3. Цель общества – содействие революционным партиям и организациям в проповеди путем искусства революционных идей и политических программ.

‹…›

20. Общество исполняет заказы революционных партий и организаций на составление воззваний, прокламаций, докладов, исполнение знамен, плакатов, афиш, организацию манифестаций, празднеств, увеселений, украшение домов, помещений, улиц и т. п.[32 - ЦГИА РФ. Ф. 794. Оп. 1, 1917. Ед. хр. 43. Л. 372–373. Цит. по: Сурис Б. Страница художественной жизни России в 1917 году. С. 65.]

Любопытно, что уже тогда, в 1918?м, когда инициативная группа едва успела, по выражению Дульского, прийти и организовать, власти говорили об этом с несколько извиняющимися интонациями – как в нижеследующем высказывании наркома просвещения А. В. Луначарского в статье 1918 года:

Не беда, если рабоче-крестьянская власть оказала значительную поддержку художникам-новаторам: их действительно жестоко отвергали старшие. Не говорю уже о том, что футуристы первые пришли на помощь революции, оказались среди всех интеллигентов наиболее ей родственными и к ней отзывчивыми, они и на деле проявили себя во многих отношениях хорошими организаторами[33 - Цит. по: Лобанов В. М. Художественные группировки за последние 25 лет. М.: Изд. АХР, 1930. С. 78.].

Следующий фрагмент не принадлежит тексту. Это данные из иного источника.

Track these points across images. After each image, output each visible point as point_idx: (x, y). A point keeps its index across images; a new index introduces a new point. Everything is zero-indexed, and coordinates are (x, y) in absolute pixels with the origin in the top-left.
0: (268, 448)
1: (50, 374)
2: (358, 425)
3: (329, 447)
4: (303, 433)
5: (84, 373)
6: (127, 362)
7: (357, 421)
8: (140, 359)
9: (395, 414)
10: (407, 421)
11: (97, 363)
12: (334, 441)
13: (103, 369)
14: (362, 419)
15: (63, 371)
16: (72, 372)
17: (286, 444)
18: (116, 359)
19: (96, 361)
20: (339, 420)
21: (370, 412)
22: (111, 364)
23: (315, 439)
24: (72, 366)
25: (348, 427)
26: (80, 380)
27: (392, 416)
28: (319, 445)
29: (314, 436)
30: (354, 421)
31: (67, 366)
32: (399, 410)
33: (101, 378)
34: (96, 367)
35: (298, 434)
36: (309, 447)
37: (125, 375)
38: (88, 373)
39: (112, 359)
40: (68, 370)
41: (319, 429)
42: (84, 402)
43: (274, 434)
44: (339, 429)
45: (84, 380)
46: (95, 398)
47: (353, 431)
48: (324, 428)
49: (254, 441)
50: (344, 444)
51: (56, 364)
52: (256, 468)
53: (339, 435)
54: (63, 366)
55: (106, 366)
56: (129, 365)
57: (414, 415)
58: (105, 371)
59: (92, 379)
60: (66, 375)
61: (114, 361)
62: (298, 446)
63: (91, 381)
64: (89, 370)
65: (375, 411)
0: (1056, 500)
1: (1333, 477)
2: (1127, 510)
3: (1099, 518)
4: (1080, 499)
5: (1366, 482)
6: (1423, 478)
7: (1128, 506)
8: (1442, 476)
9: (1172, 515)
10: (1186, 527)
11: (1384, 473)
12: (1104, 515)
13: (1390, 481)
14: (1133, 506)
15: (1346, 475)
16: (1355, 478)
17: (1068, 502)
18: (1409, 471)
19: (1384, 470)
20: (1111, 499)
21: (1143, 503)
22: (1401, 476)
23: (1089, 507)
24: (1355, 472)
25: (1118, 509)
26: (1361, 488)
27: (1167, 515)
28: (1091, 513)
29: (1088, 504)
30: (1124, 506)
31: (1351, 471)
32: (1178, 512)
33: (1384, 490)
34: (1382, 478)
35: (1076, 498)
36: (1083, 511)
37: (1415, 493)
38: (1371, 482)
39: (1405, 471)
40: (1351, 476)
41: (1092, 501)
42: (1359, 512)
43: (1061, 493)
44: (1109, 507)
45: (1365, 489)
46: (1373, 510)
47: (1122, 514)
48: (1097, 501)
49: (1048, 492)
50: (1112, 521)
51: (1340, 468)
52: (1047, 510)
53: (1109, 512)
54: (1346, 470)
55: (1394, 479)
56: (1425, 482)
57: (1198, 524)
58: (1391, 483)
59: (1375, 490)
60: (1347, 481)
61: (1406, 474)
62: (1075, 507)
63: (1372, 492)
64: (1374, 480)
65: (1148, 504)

Представляет интерес не только интонация большевика при портфеле и старого интеллигента, но и невзначай прорвавшаяся оговорка про то, что художников-новаторов «жестоко отвергали старшие». Эта идея (не существовавшая, впрочем, в эксплицитном виде как идея, но прикровенно ощущавшаяся многими, и в том числе самими «молодыми») смещает основное напряжение конфликта того времени с чисто эстетических и даже социальных проблем, переводя его в сферу конфликта поколений. В этом факте можно видеть следующую, более глубокую причину поразительного расцвета детских картинок. При этом оказывается несущественным, что кому-то из главных персонажей авангардной номы было за сорок. Реальные коллизии отношений между поколениями мало кого интересовали. Авангарду вообще изначально свойственно ощущение того, что то, что делали до него – «старшие», – это плохо и подлежит уничтожению-замещению. («Сбросить Пушкина», «разрушить музеи» и т. п.) По сути дела, авангардисты испытывали нечто вроде эдипова комплекса по отношению к культурной традиции отцов. Долгое время «старшие» – носители власти в обществе и в искусстве – «молодых» отвергали, вынуждая обиженных и фрустрированных объединяться в «Союз молодежи»[34 - Кстати о возрасте. О том, что понятие «молодежь» воспринималось скорее метафизически, говорит хотя бы тот факт, что видному представителю «Союза молодежи» Михаилу Матюшину было в момент его организации 49 лет, а многим другим участникам – за тридцать. Три года спустя, во время создания «Победы над солнцем», Матюшину было соответственно 52, а Малевичу – 35. В начале двадцатых всем – то есть авангардистам-футуристам первого призыва – было, естественно, еще больше. Интересно сопоставить это с первым манифестом футуризма Маринетти: «Самому старшему из нас – тридцать». Далее Маринетти выражал готовность в возрасте сорока быть сметенным новым поколением. Забавно, что в момент написания манифеста ему было уже не тридцать, а тридцать два и три месяца, – но и после сорока он был весьма активен рядом с Муссолини.].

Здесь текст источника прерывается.